Source information Block Start

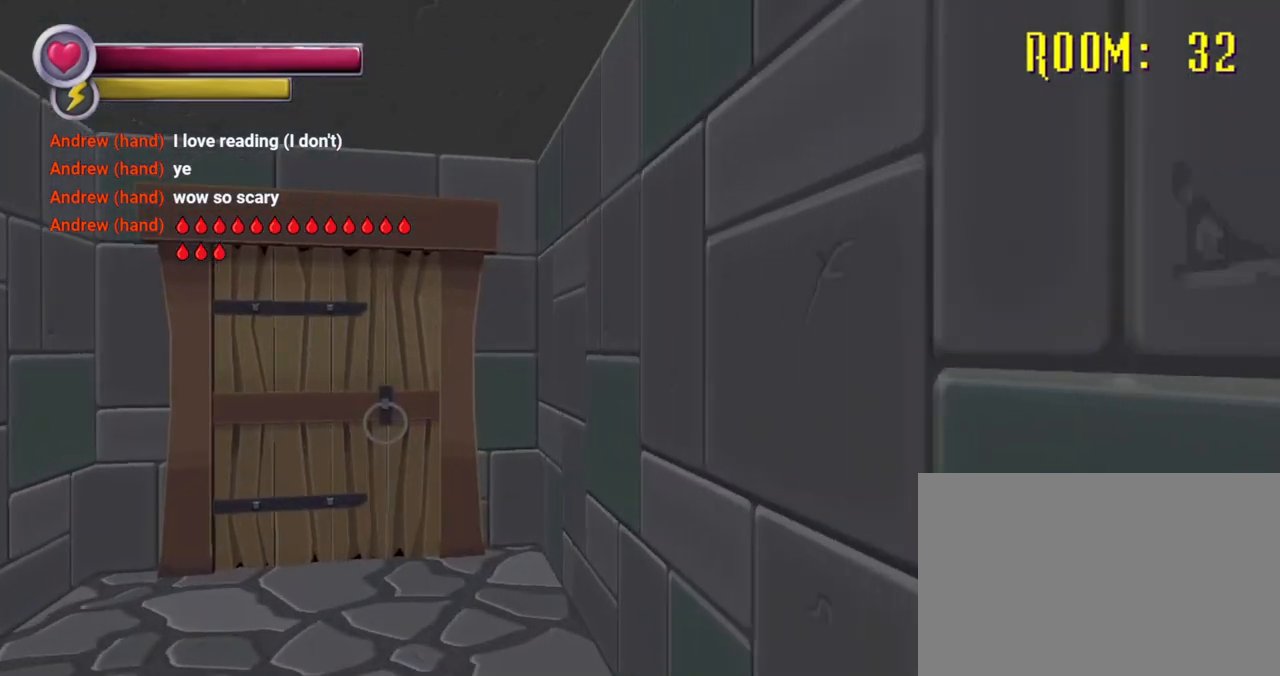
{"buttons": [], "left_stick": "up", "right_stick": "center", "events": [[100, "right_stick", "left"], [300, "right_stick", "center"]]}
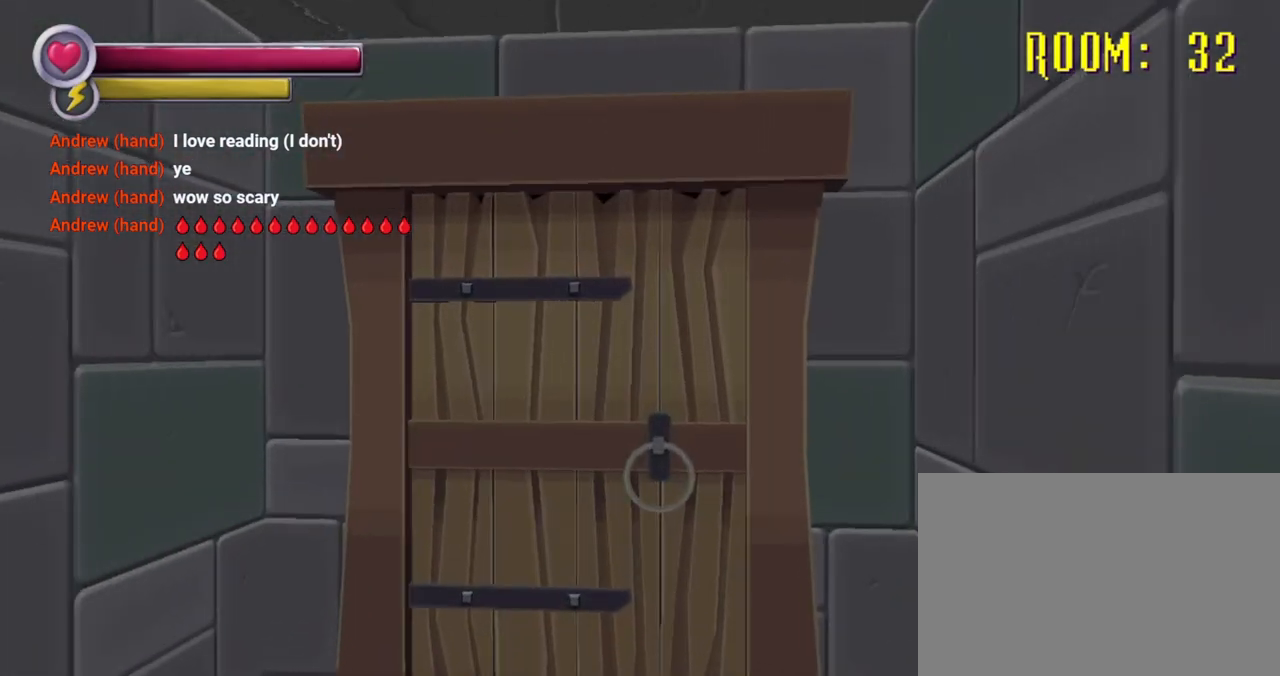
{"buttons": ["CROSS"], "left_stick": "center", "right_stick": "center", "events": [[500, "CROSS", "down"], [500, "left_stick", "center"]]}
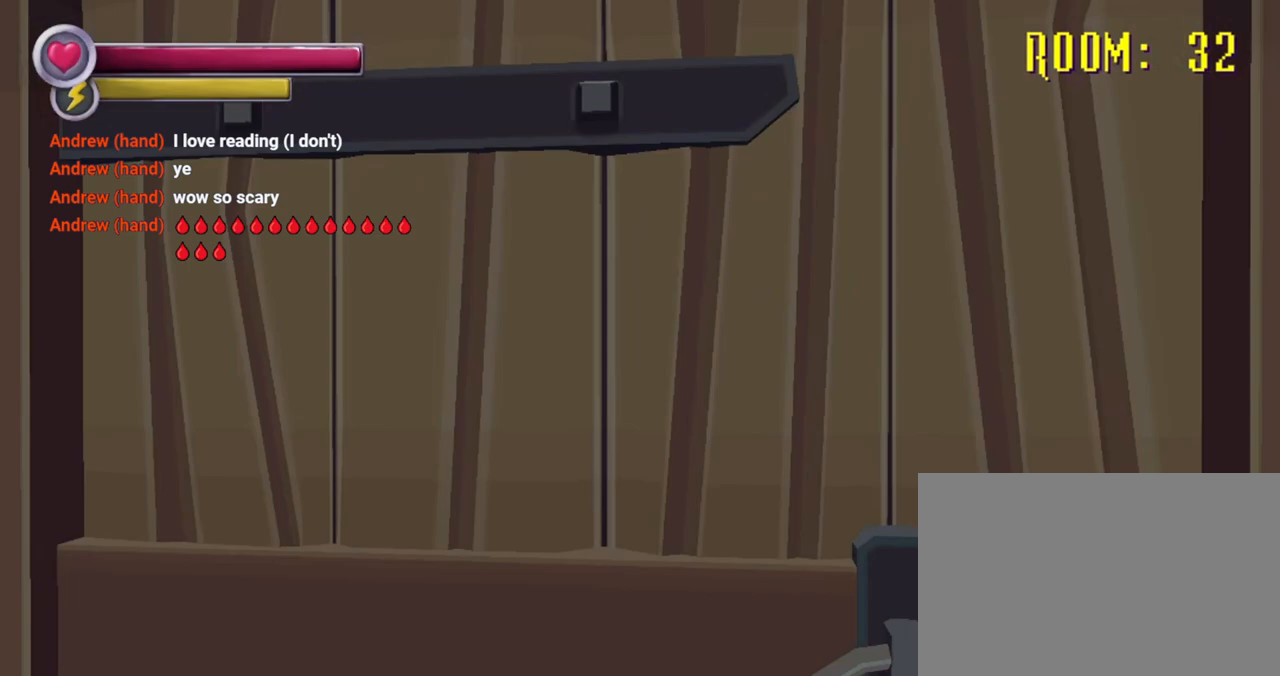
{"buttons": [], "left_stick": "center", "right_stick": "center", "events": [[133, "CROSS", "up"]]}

Source information Block End
Source information Block Start

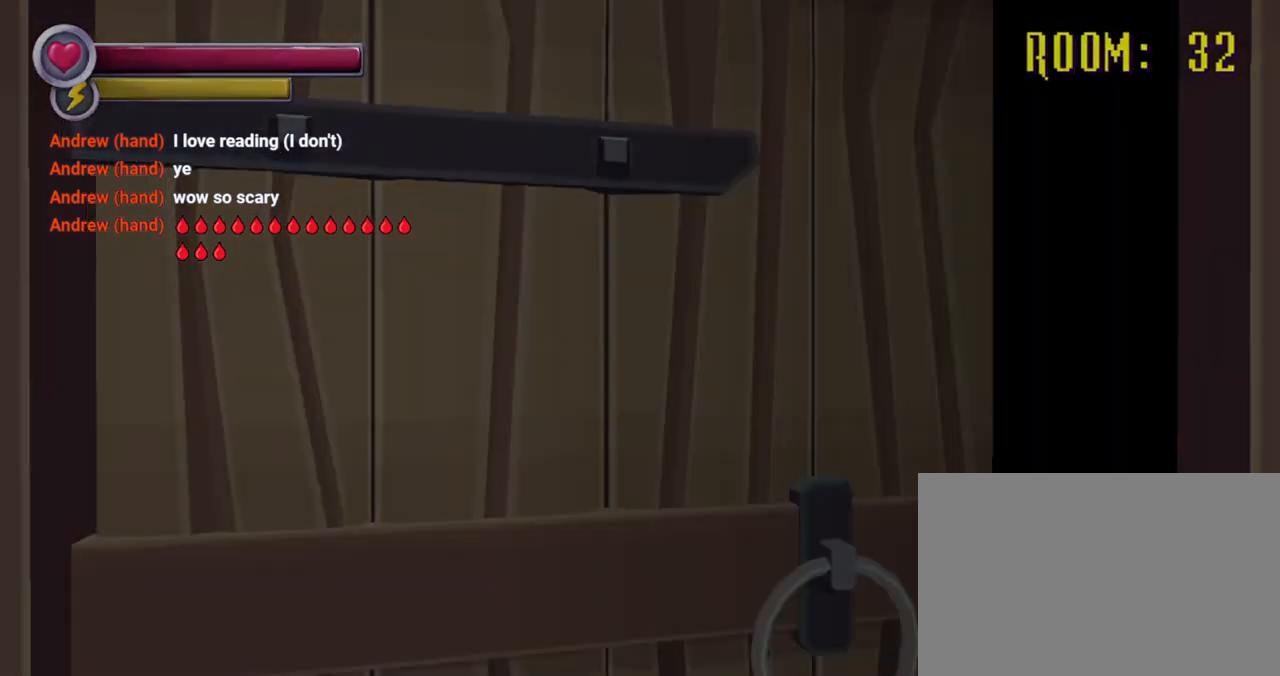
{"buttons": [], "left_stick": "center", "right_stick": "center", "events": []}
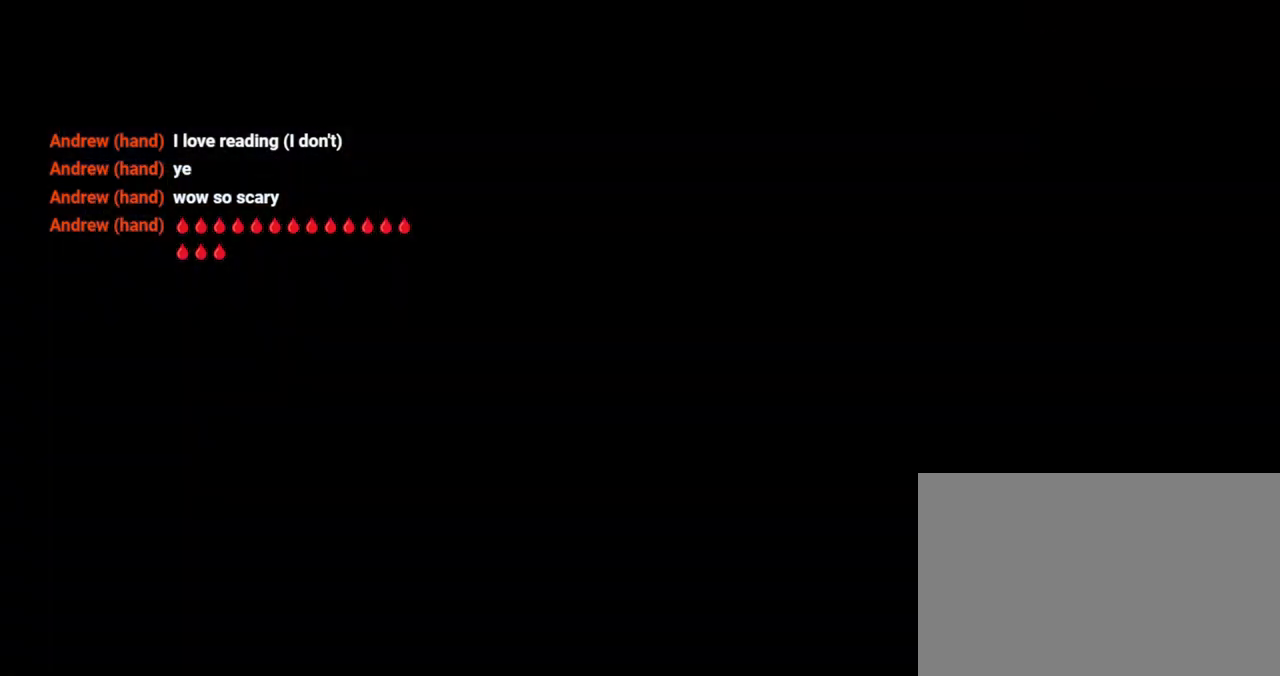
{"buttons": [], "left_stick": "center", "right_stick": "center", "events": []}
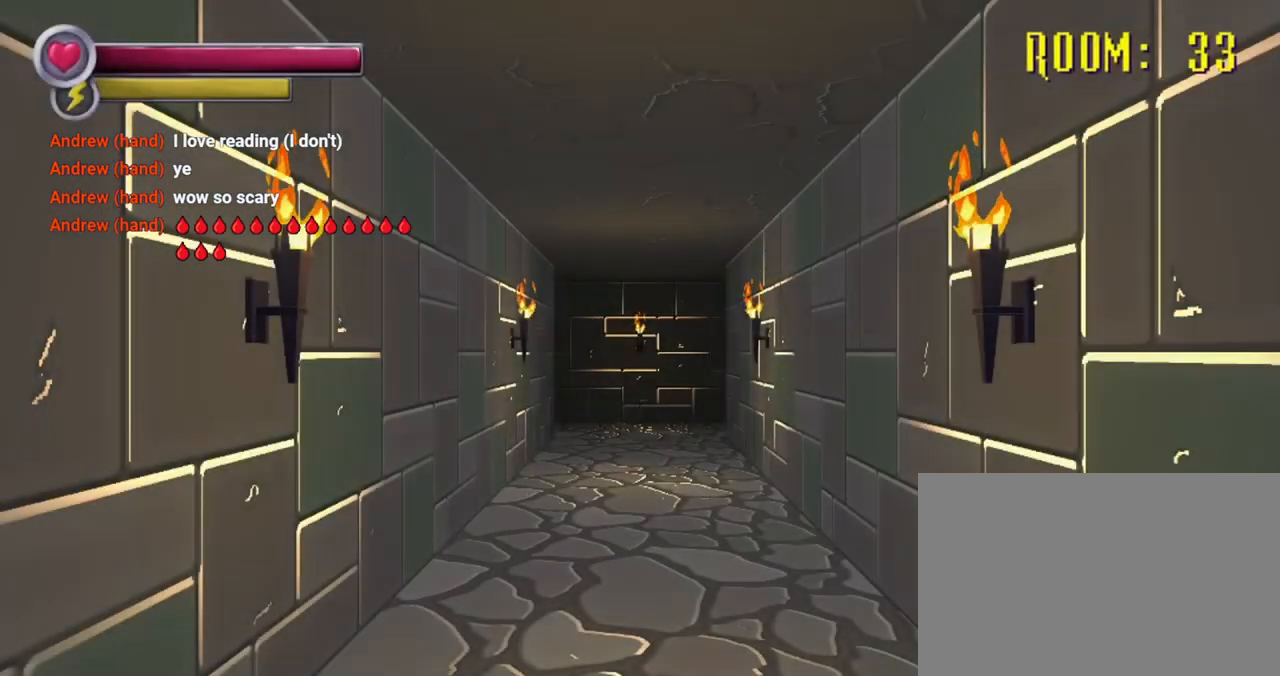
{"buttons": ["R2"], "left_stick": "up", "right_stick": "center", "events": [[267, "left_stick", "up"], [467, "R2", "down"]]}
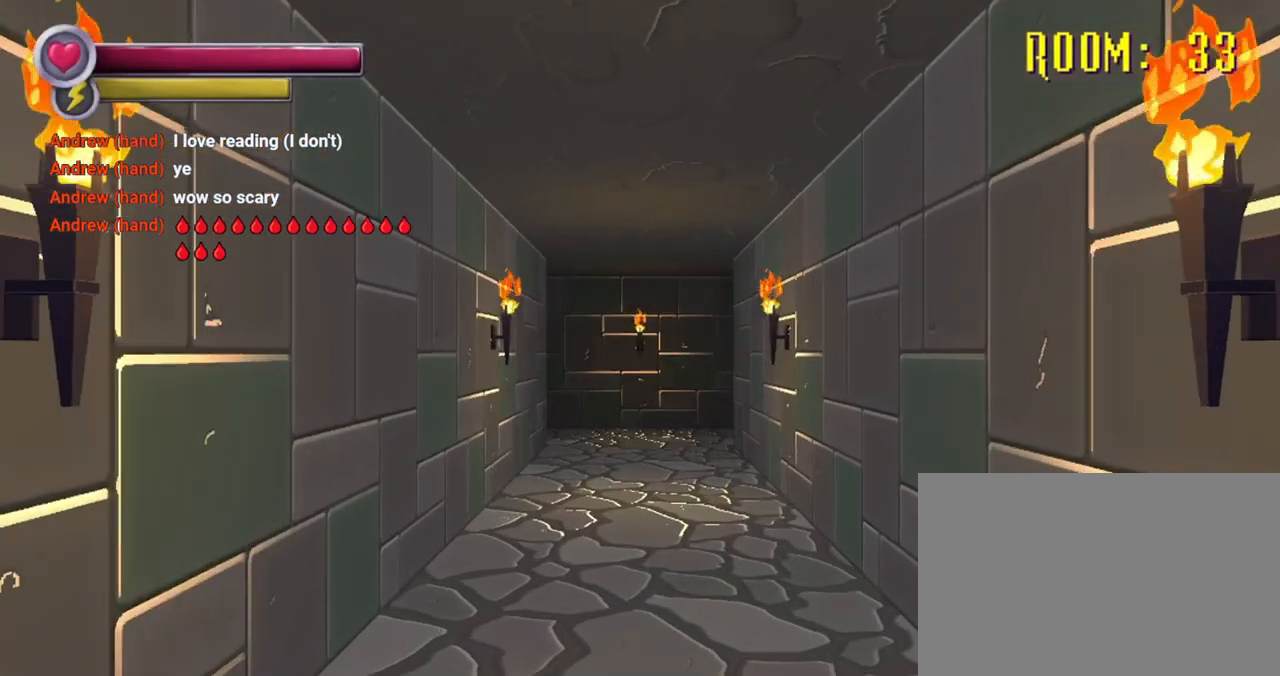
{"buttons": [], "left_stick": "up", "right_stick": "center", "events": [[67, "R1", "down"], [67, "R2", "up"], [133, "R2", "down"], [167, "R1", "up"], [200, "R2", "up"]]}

Source information Block End

**Work to complete:**
Once you have counted every line above that contains the string "down", give that number and nothing more.

**Answer area:**
3